• **Passage**
Abrowser agent tries to select a date on a booking page. The calendar is a grid of tightly packed cells, each about 24 pixels wide. The agent fails repeatedly, clicking the wrong day, sometimes spending minutes on what should take a moment. The failure log records a model capability problem.
The page's markup points somewhere older. Most production browser agent systems read the web through the accessibility tree, a structured representation that strips away decorative noise and surfaces meaning: roles, names, states. When a button has no accessible label, it appears in that tree as a button with an empty string where the name should be. The agent finds the element. It just can't tell what it does.
The accessibility tree was built for screen readers, not agents.
WAI-ARIA emerged in the mid-2000s to make dynamic web content navigable for blind and low-vision users. When developers implemented it well, navigation worked. When they didn't, screen readers adapted.
JAWS, the most widely used commercial screen reader, infers missing form labels from nearby text. A developer forgets to label an input field. JAWS guesses from context. The user navigates successfully. The developer receives no signal that anything was broken.
The compensation worked well enough that it became invisible. Accessibility auditors noted that testing with JAWS could mask issues a stricter screen reader would expose. But JAWS dominated enterprise environments precisely because it handled imperfect markup gracefully. The tool that made broken pages usable also made broken pages durable. Over half of homepages today still have unlabeled form inputs.
Then agents arrived and chose the same infrastructure as their perception layer. They had good reason to. The accessibility tree already does the filtering work agents need, and it's dramatically cheaper to process than raw page markup or screenshots. So agents plugged in. And they inherited two decades of unrepaired damage, because the screen reader's workarounds had prevented the repairs from ever becoming urgent.
The same dynamic played out in enterprise automation. When a UI changed and a bot broke, someone called a bot wrangler. That's the actual role: a dedicated operator who handles exceptions, patches scripts, keeps the automation running. The application developers who changed the UI often didn't know the bot existed. ThoughtWorks described it as "pouring concrete over your interfaces." The wrangler absorbed the breakage. The signal never traveled upstream.

• **Dataset extract**
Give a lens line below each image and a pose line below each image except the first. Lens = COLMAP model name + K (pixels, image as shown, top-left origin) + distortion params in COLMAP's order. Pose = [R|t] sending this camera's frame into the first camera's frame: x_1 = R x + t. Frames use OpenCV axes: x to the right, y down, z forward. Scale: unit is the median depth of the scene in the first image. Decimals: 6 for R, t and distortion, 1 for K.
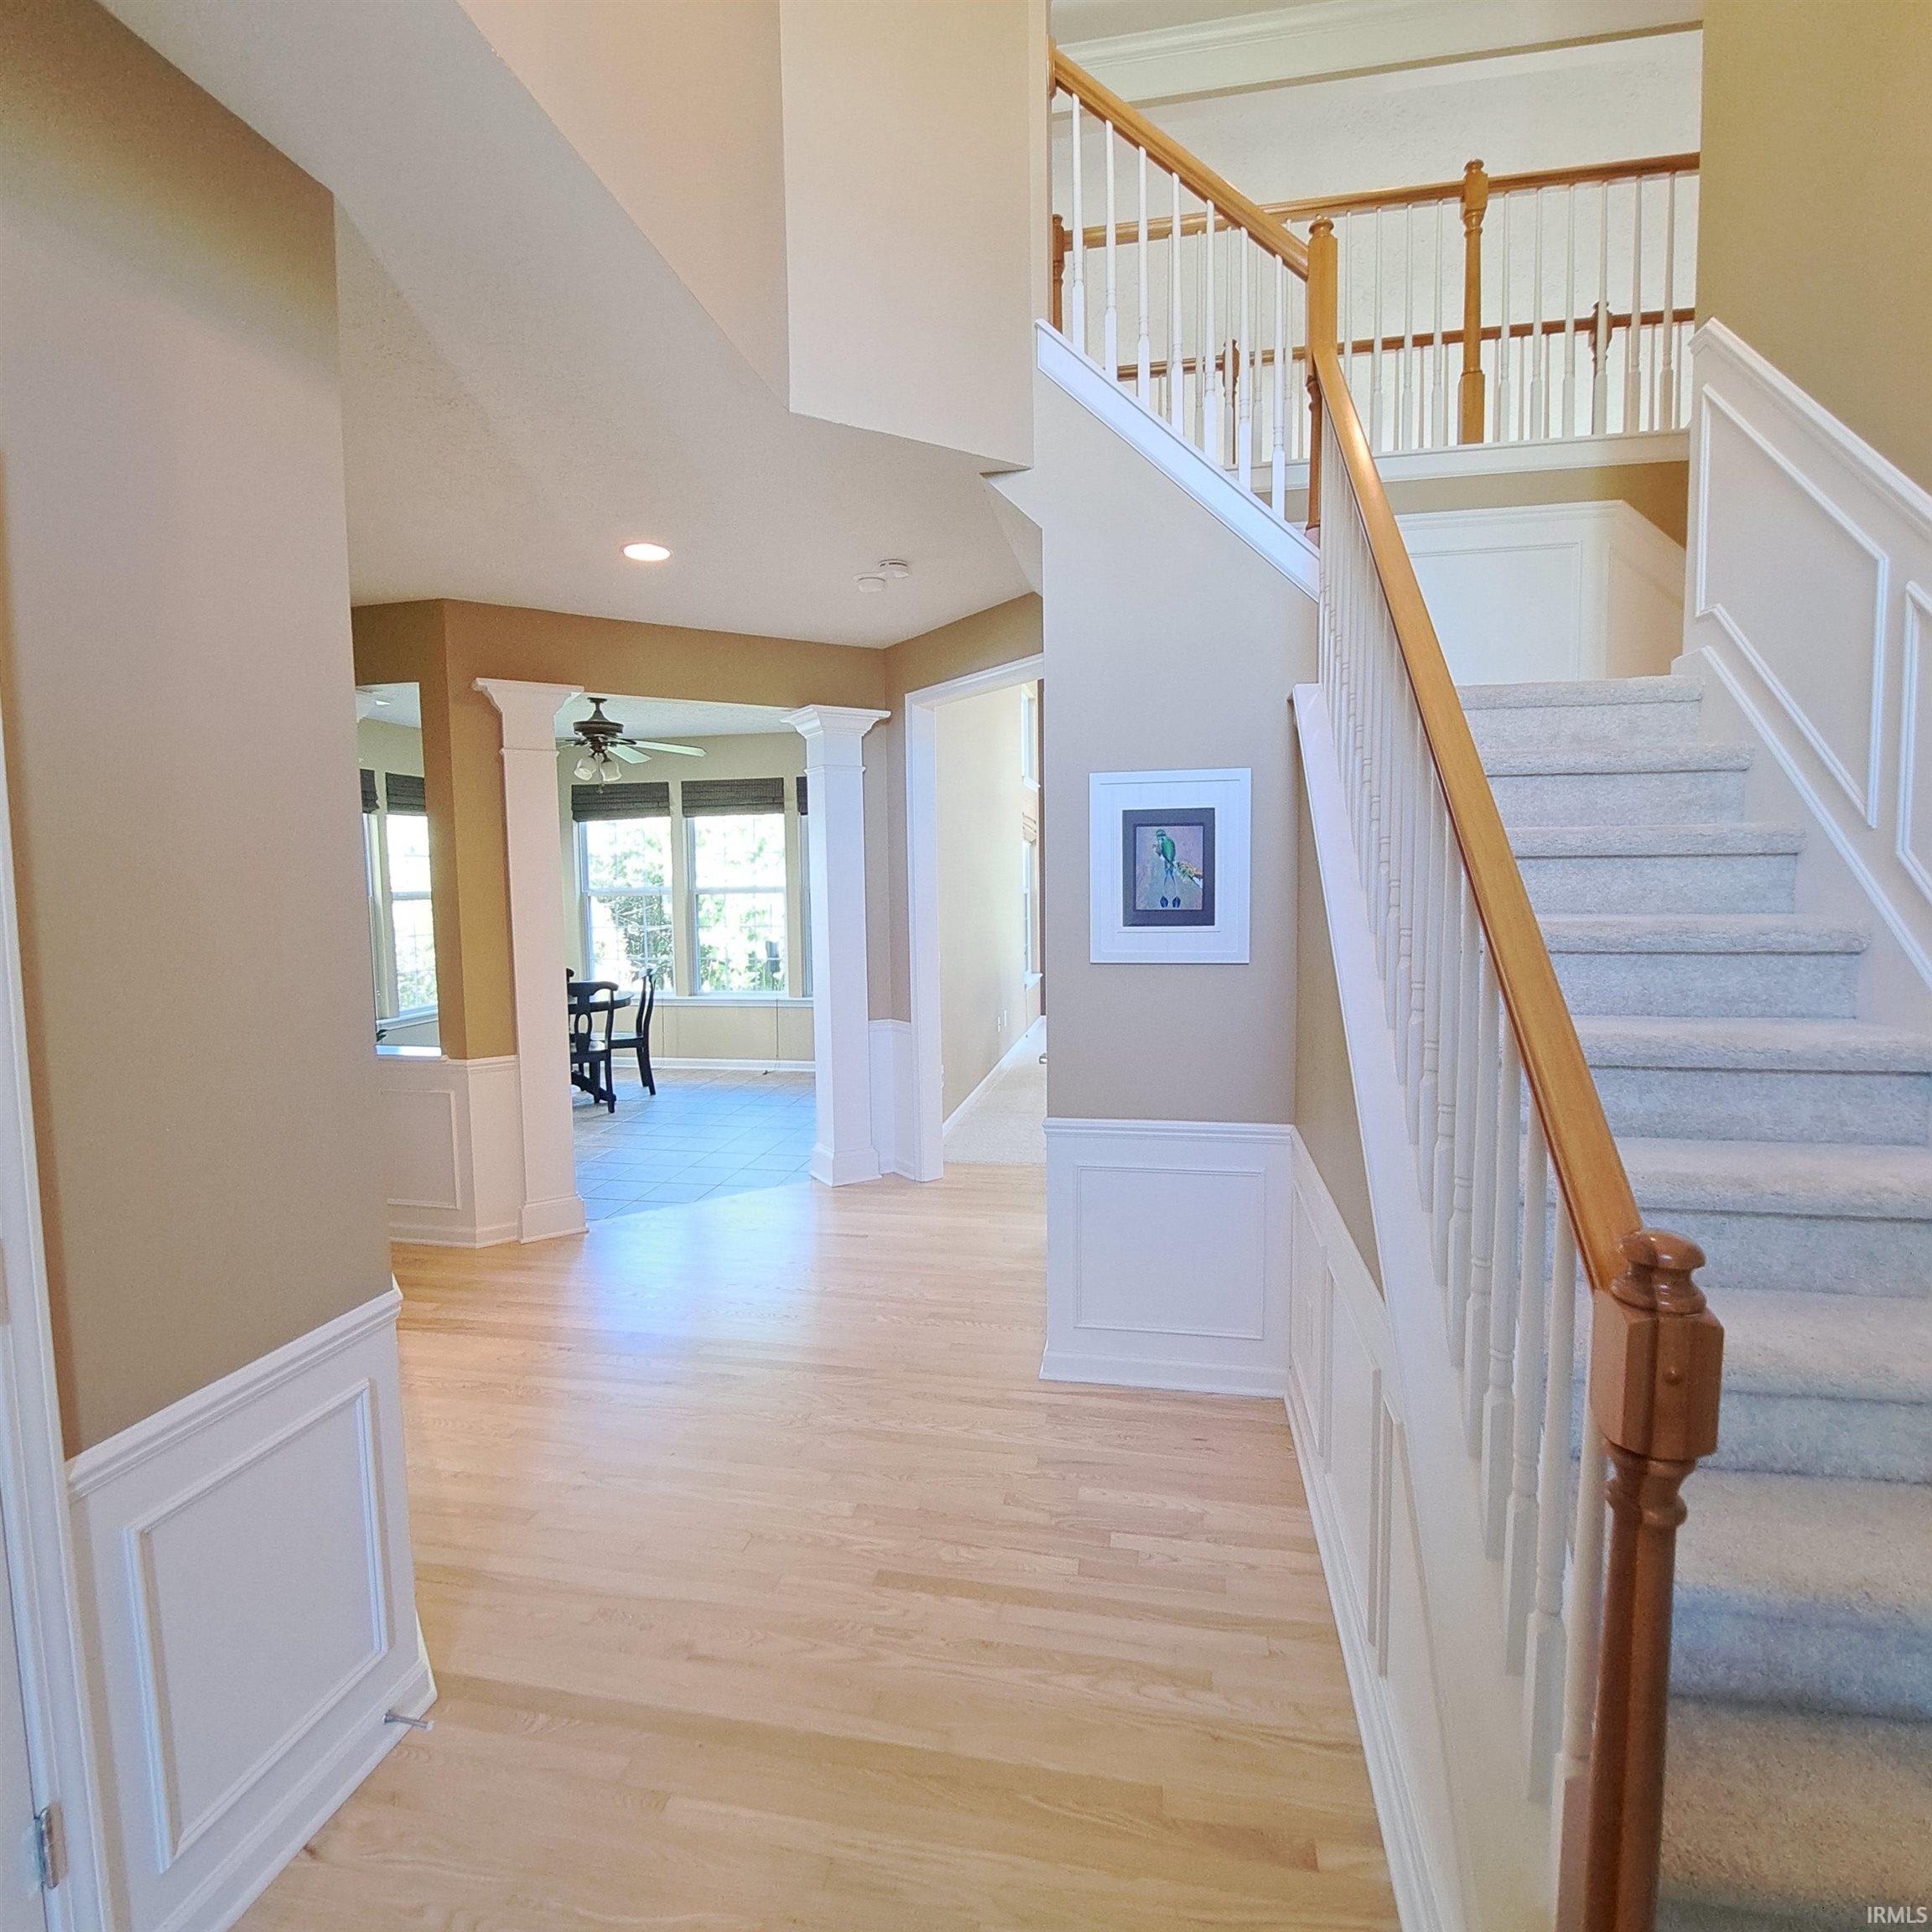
lens RADIAL K [[1029.6, 0, 963.8], [0, 1029.6, 959.3], [0, 0, 1]] dist [-0.018216, -0.000538]
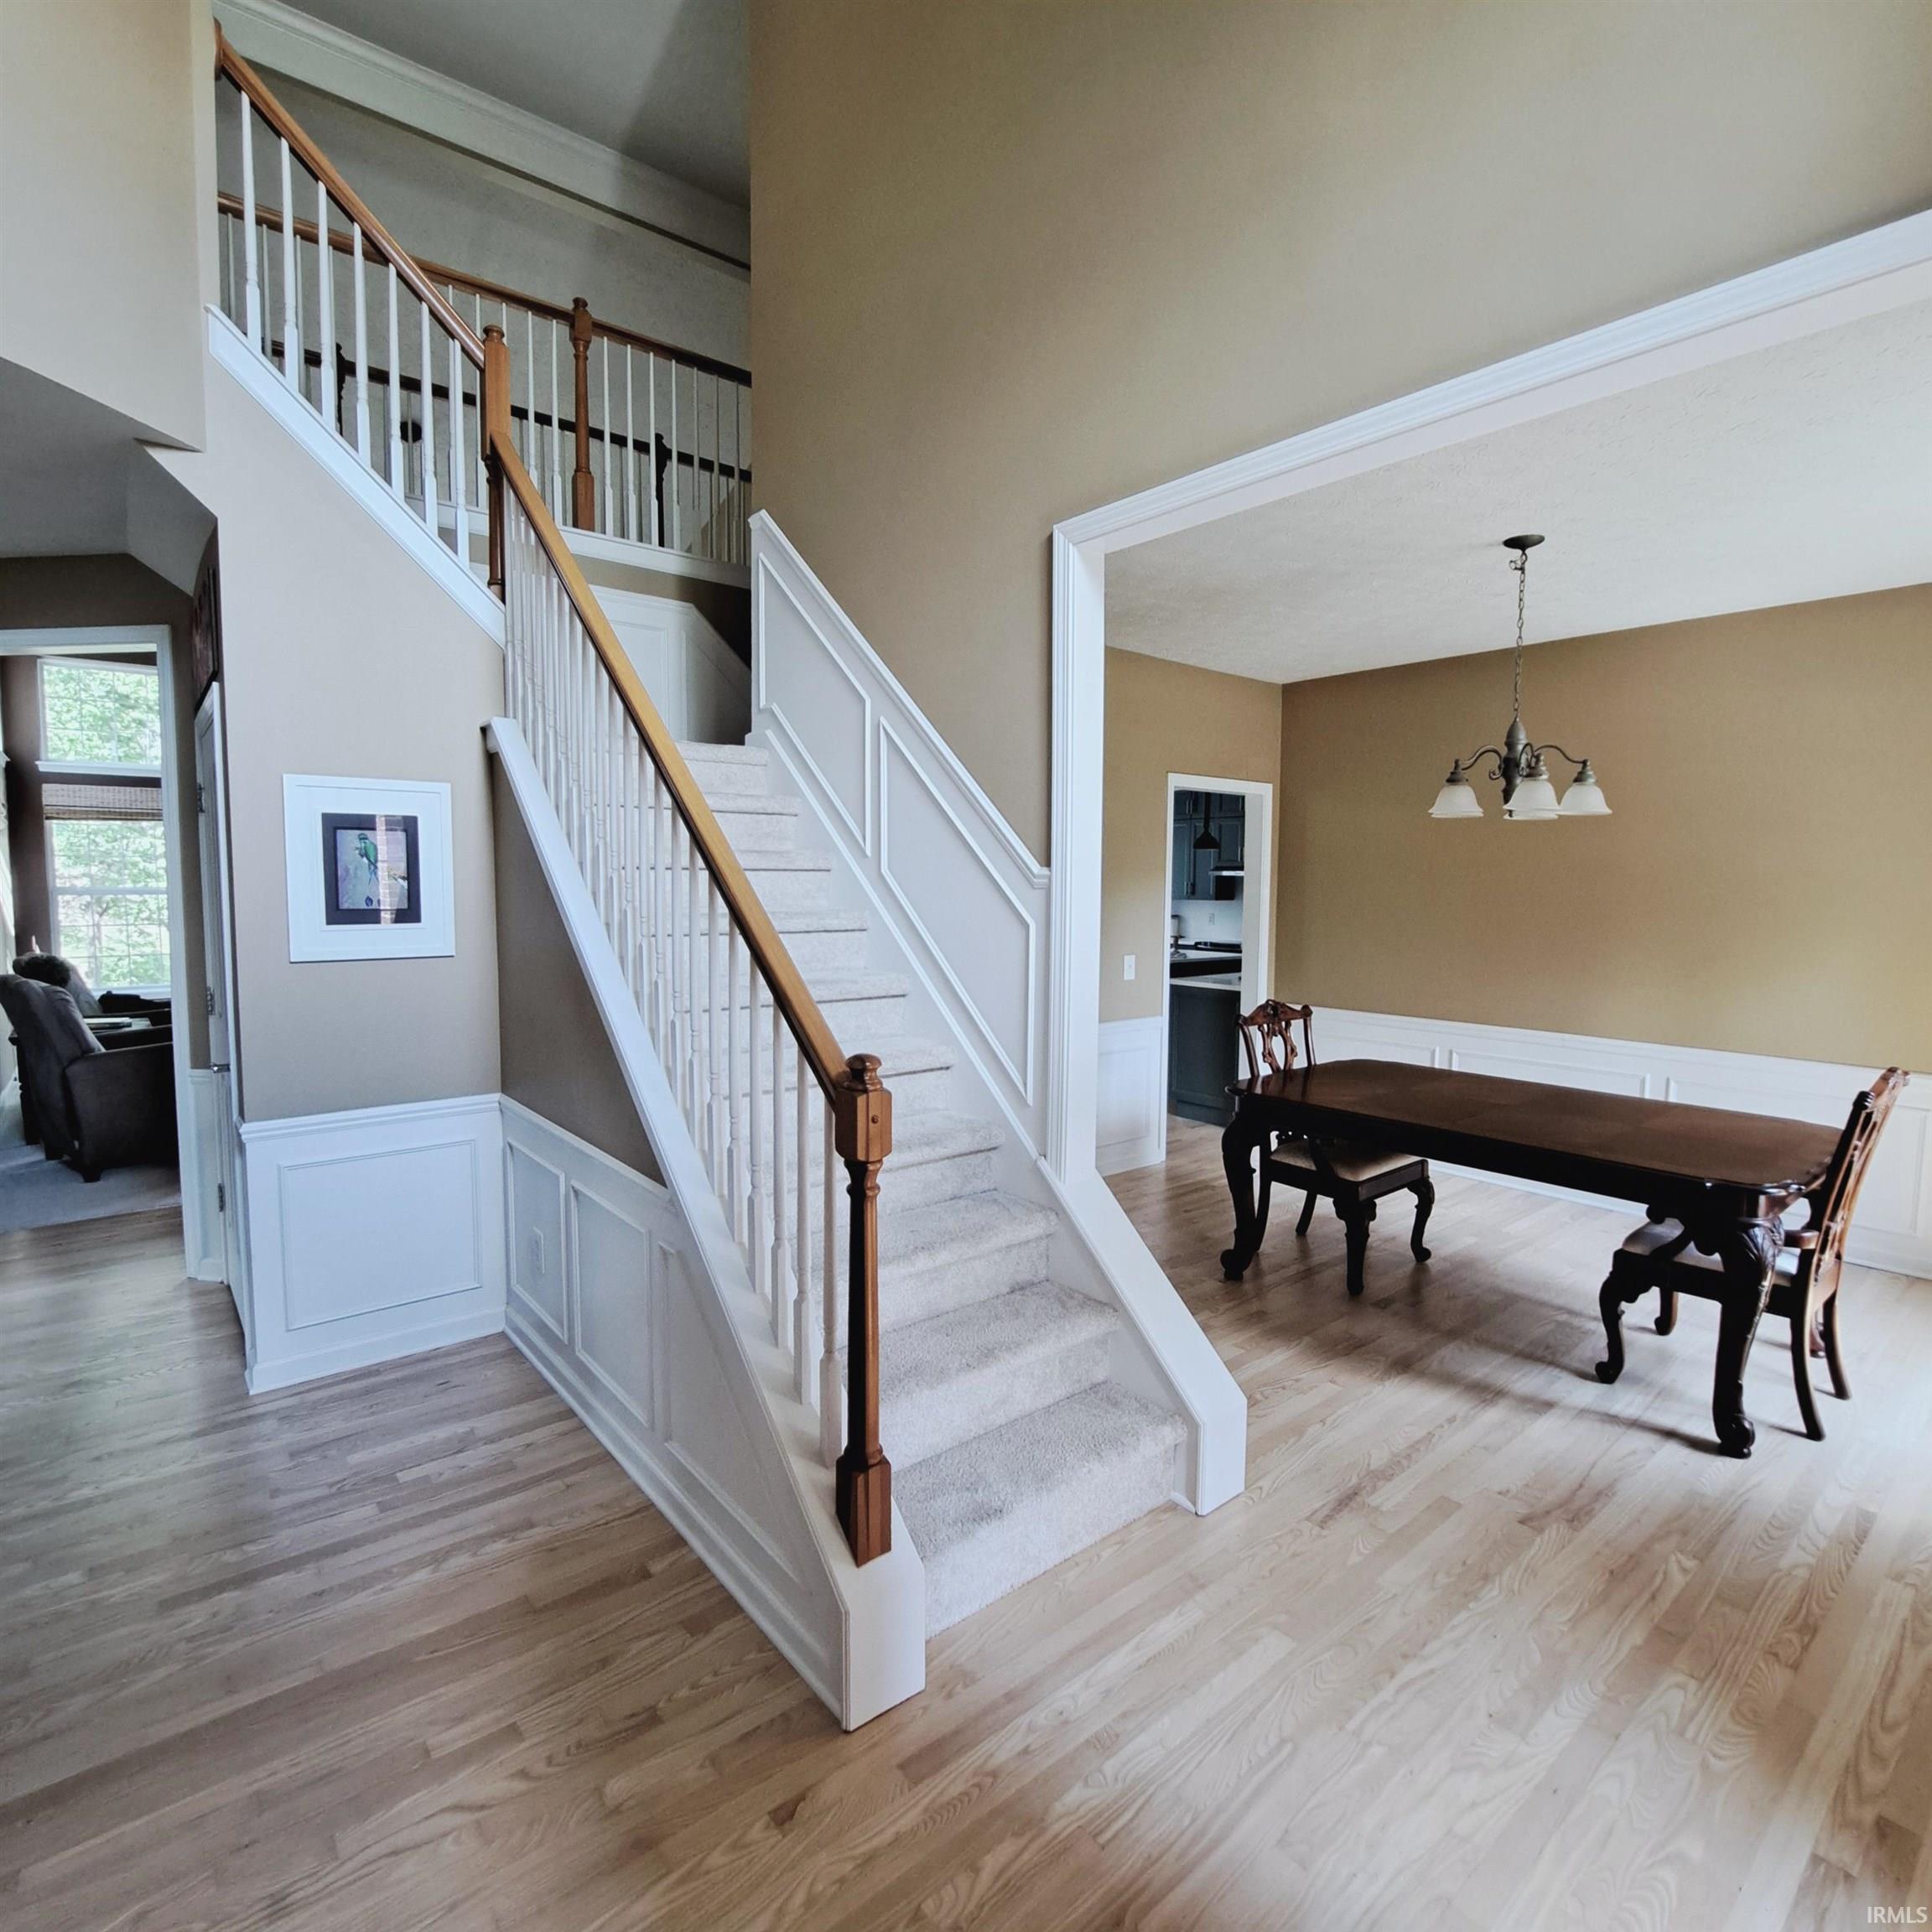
lens RADIAL K [[1029.6, 0, 963.8], [0, 1029.6, 959.3], [0, 0, 1]] dist [-0.018216, -0.000538]
pose [[0.629319, -0.042068, 0.776008, -0.255035], [0.048063, 0.998729, 0.015164, 0.018704], [-0.775660, 0.027755, 0.630541, -0.152042]]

• **Problems to solve**
1. According to the passage on browser agents and the accessibility tree, why did agents adopt that tree as their way of reading the web? Answer in one to three sentences.
2. Continue the passage on browser agents and the accessibility tree, starting after its final paragraph.
The listing comes from a separate source.

• **Exercise responses**
1. The accessibility tree already does the filtering agents need: it strips away decorative noise and surfaces roles, names and states. It is also dramatically cheaper to process than raw page markup or screenshots.

2.
Each workaround, built by the people closest to the pain, widens the distance between the failure and the person whose decisions caused it. Nobody has to decide to sever that connection. Each working adaptation just makes it less necessary for the people furthest from it.
The calendar widget is still broken. It was broken for screen reader users before agents existed, and the feedback never arrived.
Things to follow up on...
- Capability or reliability failure: A 2026 paper argues that single-run evaluations conflate capability and reliability, systematically misattributing infrastructure breakage to model limitations.
- Architecture over model quality: Research on browser agent design finds that architectural decisions determine success or failure more than model capability does, reinforcing that the root cause often sits in page structure, not the agent.
- RPA's concrete layer persists: ThoughtWorks described RPA as pouring concrete over existing interfaces, creating a maintenance burden that grew silently as application teams changed UIs without knowing bots depended on them.
- Agentic debt gets a name: A May 2026 paper formally defines "agentic technical debt" as the liability that accumulates when agent orchestration, prompts, and tool schemas are patched together faster than they can be validated.